Bianca Iosivoni ist eine Autorin, die mir bereits gut bekannt war. Bisher haben mir ihre Romane immer gut gefallen. Also war ich natürlich neugierig was mich in „Was auch immer geschieht“ wohl alles erwarten würde. Und eines kann ich vorab schon sagen, ich wurde erneut geflasht.

Callie mochte ich direkt von Anfang an sehr gerne. Sie ist liebenswert und sehr sympathisch, eine junge Frau wie man sie gerne kennen möchte, mit deren herzerwärmenden Art man sich als Leser wirklich gut identifizieren kann. Doch Callie hat auch so ihre Probleme, vor allem mit Keith. Immer wenn sie ihn sieht weiß sie nicht so recht wohin mit sich. Immer dann verschlägt es ihr schon fast die Sprache.
Keith ist ein junger Mann der zu Anfang bei mir den Eindruck erweckte er wäre ein richtige Bad Boy. Doch ich habe mich in ihm getäuscht. Keith ist jemand der absolut liebevoll und sympathisch, ich habe ihn ins Herz geschlossen (und da lasse ich ihn auch nicht mehr raus).
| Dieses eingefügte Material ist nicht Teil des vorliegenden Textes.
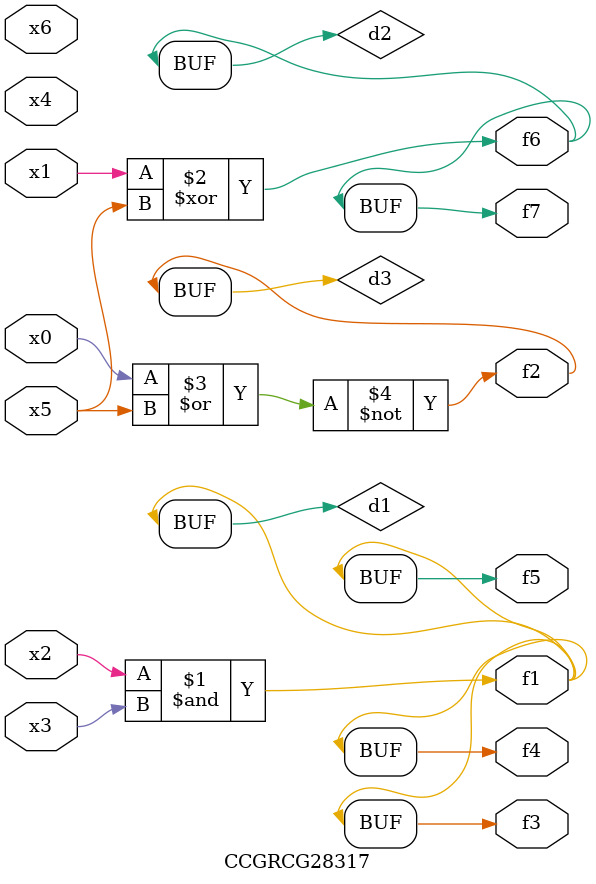
<source format=v>
module CCGRCG28317(
	input x0, x1, x2, x3, x4, x5, x6,
	output f1, f2, f3, f4, f5, f6, f7
);

	wire d1, d2, d3;

	and (d1, x2, x3);
	xor (d2, x1, x5);
	nor (d3, x0, x5);
	assign f1 = d1;
	assign f2 = d3;
	assign f3 = d1;
	assign f4 = d1;
	assign f5 = d1;
	assign f6 = d2;
	assign f7 = d2;
endmodule

</source>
Seine Vergangenheit macht es ihm nicht unbedingt leicht, doch Keith versucht damit klarzukommen.
Zwischen Callie und Keith knistert es, das merkt man als Leser. Der Kontrast, den sie zueinander bilden passt gut und der Geschichte die nötige Würze.

Auch die anderen im Roman vorkommenden Charaktere haben mir gut gefallen. Vor allem Callies Schwester Holly hatte es mir angetan. Sie mochte ich einfach total gerne, ihre Art treibt einen zwar manchmal auf die Palme, aber sie weiß es immer wieder gut zumachen.

Der Schreibstil der Autorin ist wunderbar leicht und locker lesbar. Ich bin, wie immer bei Romanen von Bianca Iosivoni, flüssig durch die Seiten gekommen und war schneller mit dem Lesen fertig als ich es selbst gerne wollte.
Geschildert wird das Geschehen aus Sicht von Callie. Sie erzählt die Geschichte in der Ich-Perspektive, die hier in meinen Augen wirklich mehr als passend gewählt ist.
Die Handlung selbst ist toll. Ich war komplett im Geschehen drin, konnte mich fallen lassen und erst am Ende hatte mich die Realität wieder. Es ist ein New Adult Roman, der sich wunderbar entwickelt. Die Charaktere tasten sich aneinander heran, es geht auf und ab im Geschehen, was Spannung erzeugt. Ich wollte immer wissen was weiter passiert, ob Callie und Keith zueinander finden. Dieses Langsame passt hier wirklich gut und vor allem macht es die geschilderten Gefühle authentisch und glaubhaft.

Das Ende ist genau nach meinem Geschmack. Ich empfand es als sehr passend gewählt, es schließt den Roman wunderbar ab und hat mich sehr zufrieden zurückgelassen.


Abschließend kann ich sagen ist „Was auch immer geschieht“ von Bianca Iosivoni ein verdammt guter New Adult Roman, der mich von Anfang an gefangen nehmen konnte.
Die glaubhaft gestalteten Charaktere, ein wunderbar flüssig zu lesender Stil der Autorin und eine Handlung, die mich alles vergessen ließ und deren Ende einfach passend ist, haben mich wunderbar unterhalten und geflasht.
Unbedingt lesen!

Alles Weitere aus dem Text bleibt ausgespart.